On Part IV, I agree with Woolsey that libertarian interventionism is not an oxymoron. However, it is unhealthy -- a practice that will only weaken our values, increase our susceptibility to unnecessary dangers and undermine our commitment to the purpose of protecting domestic individual rights. I believe you showed this much. Isn't this enough?
Bill Woolsey - 1/12/2004
Healy argues that libertarian interventionism is an oxymoron. While it may be a bad policy, it is hardly an oxymoron.
He really discusses just one version of libertarian interventionism--grandiose libertarian imperialism.
Yet even that is no oxymoron.
As long as there is at least one victim of a foreign tyrrany who asks for help in defending his or her person or property, then libetarian theory allows for others to provide this help. Whatever rules one determines regarding tax funding for such efforts or collateral casualties apply regardless of whether the victim lives in California or Iraq. The notion that the libertarian interventionist is playing utilitarian by balancing foreign casualties against future foreign freedom is a little much. It is rather the argument that war is bad and so noninterventionism good that is making a broad rule-utilitarian judgement. If one ignores such consequences, then the principle is that people may aid the victim regardless of geography.
While the U.S. Constitution might not allow for such activity by the U.S. government, a libertarian interventionist would simply propose that the U.S. Constitution be amended. Of course, many imperialist projects have been defended using the logic of preventative war. Such an approach could be used to make libertarian interventionism consistent with the U.S. Constitution. It is promoting the common defense. In the long run, a libertarian world will be secure from international threats are very low costs.
While I believe that a policy of libertarian imperialism is likely to postpone the day of a libertarian world is acheived and not worth the costs anyway, I don't see where the U.S. Constitution mandates my judgement.
In my view, a libertarian can support grandiose imperialism to defend freedom throughout the world. Or even a more limited intervention supporting the lesser of evils in international struggles.

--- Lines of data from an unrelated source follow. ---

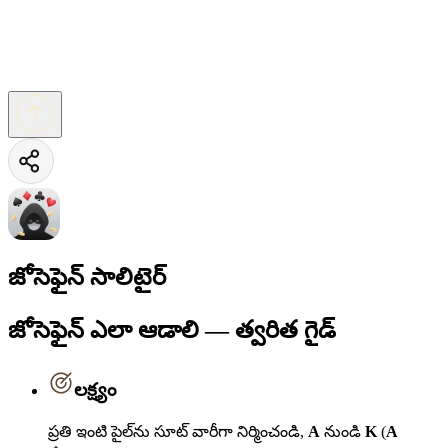
జోసెఫైన్‌ సాలిటైర్‌
జోసెఫైన్‌ ఎలా ఆడాలి — త్వరిత గైడ్
లక్ష్యం
ప్రతి ఇంటి పైల్‌ను సూట్ వారీగా నిర్మించండి,
A
నుండి
K
(
A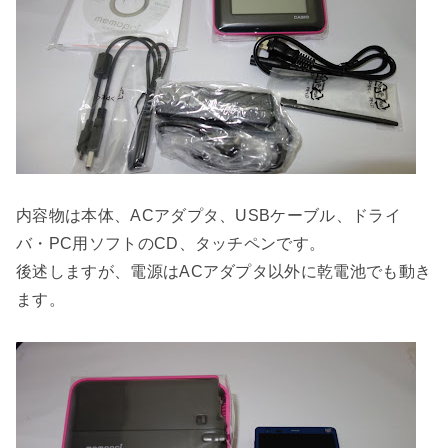
内容物は本体、ACアダプタ、USBケーブル、ドライ
バ・PC用ソフトのCD、タッチペンです。
後述しますが、電源はACアダプタ以外に乾電池でも動き
ます。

I do believe these are unwise policies. In particular, invading Iraq was a bad idea and the situation worsens the longer the occupation continues. But those who disagree with my views may well still be libertarians. Libertarian interventionism is not an oxymoron.
I believe that opposing an expanding foreign empire on its periphery is a sensible policy. And so, I do support intervention in some situations. At this time, however, I don't believe any intervention is desirable.